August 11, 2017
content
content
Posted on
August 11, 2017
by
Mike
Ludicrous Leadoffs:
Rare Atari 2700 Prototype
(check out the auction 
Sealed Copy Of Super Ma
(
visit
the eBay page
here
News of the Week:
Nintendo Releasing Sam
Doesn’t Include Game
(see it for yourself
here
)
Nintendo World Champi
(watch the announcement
★ ★ ★
What to work on: Give back exactly the lines from the one that contains "(check out the auction" to the end of the data above, both of those lines included.

Expected answer:
(check out the auction 
Sealed Copy Of Super Ma
(
visit
the eBay page
here
News of the Week:
Nintendo Releasing Sam
Doesn’t Include Game
(see it for yourself
here
)
Nintendo World Champi
(watch the announcement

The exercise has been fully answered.